In one study, a DNN model was trained on a dataset of 91,232 ECGs to detect 12 rhythm classes from a single lead, patch based ambulatory monitor.6 Results showed an AUC>0.91 and a superior model performance compared to separate annotations made by 6 cardiologists. AUC of the model for AF was as high as 0.96 but the small testing dataset of only 328 ECGs limits the reliability of results for any individual class 34. For external validation, the model was trained and tested using 2017 Physionet Challenge data with a relatively larger testing dataset (performance for AF diagnosis- F1 score 0.84). However, the testing dataset was not randomly selected, and more rare diagnoses were purposefully included which makes the results less generalizable.6
In another proof-of-concept study, a DNN model was trained using over 2 million ECGs to detect 6 abnormalities from 12 SL ECG.7 However, individual diagnostic accuracy for the 6 abnormalities selected is hard to comment on due to a smaller testing dataset used to assess several distinct diagnoses. For instance, testing dataset included only 13 AF cases.7
PhysioNet/computing in cardiology challenge 2017,35allowed an opportunity for external validation of algorithms from 75 teams which were trained using a common training dataset of 8,528 single lead ECGs. These then competed head-to-head on a hidden dataset to diagnose AF amongst the 4 labeled outputs (normal, AF, other, noisy). Winning algorithms (F1 score 0.83) varied from hand featured models using random forest, extreme gradient boosting to CNN and recurrent neural networks. However, the authors concluded that training set was not sufficient to allow an advantage for more complex algorithms that require enormous data for parameter and hyperparameter tuning.

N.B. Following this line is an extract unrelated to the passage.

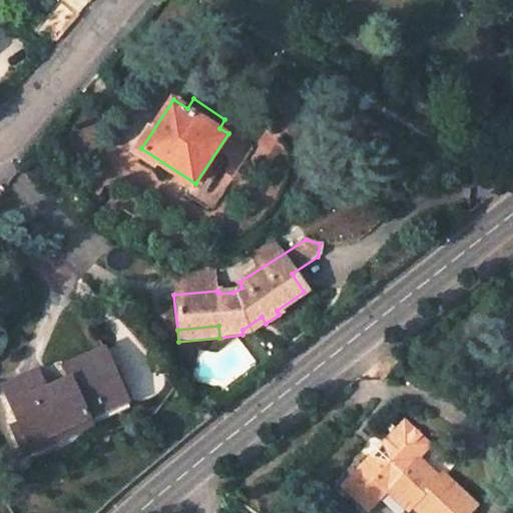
[(103,351),(95,355),(103,373),(111,369),(103,351)]
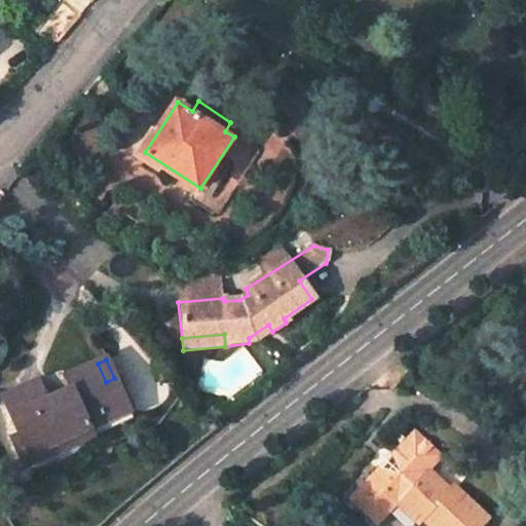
[(19,438),(27,457),(47,449),(50,456),(91,438),(88,429),(129,412),(114,378),(106,382),(98,364),(65,378),(70,391),(46,402),(37,406),(30,386),(2,399),(19,438)]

Furthermore, although training set was relatively larger (3,658 ECGs with 311 AF cases), only 27.3% of it was used to rank the algorithms.35
A preliminary study demonstrated that triaging patients in emergency care setting from interpretation of 12 SL ECG using a CNN.36 The results were also compared to their conventional ECG algorithm currently in use. Output was mapped to 16 pre-specified groups to provide actionable information. Results showed slightly better performance than the traditional interpretation but was statistically significant. One of the limitations was again a small testing dataset which included few emergency readings (total 60).36
Our group has developed a DNN model to make a comprehensive 12-lead ECG interpretation using 2.5 million standard 12 SL-ECGs from 720,000 patients.9,37 A ‘transformer model’ was also incorporated to translate the output into 66 discrete readable ECG diagnostic codes and make a multilabel prediction comparable to current computer automated programs. We previously showed the performance of this model according to all individual 66 codes included using a testing dataset of 499,917 ECGs.37 The overall performance was an AUC of ≥0.98 for 62 of the 66 reported codes. Recently, the performance was evaluated head-to-head against the traditional ECG interpretation software currently in use at our institute and the final cardiologist over-read diagnosis.9 Results showed an average ideal or acceptable diagnosis of 91.8% (AI-enabled interpretation) vs 86.6% (computer generated interpretation) vs 94% (final clinical diagnosis). In some ways these studies show the potential of DNN models to provide a level of ECG interpretation previously confined to the realms of field experts.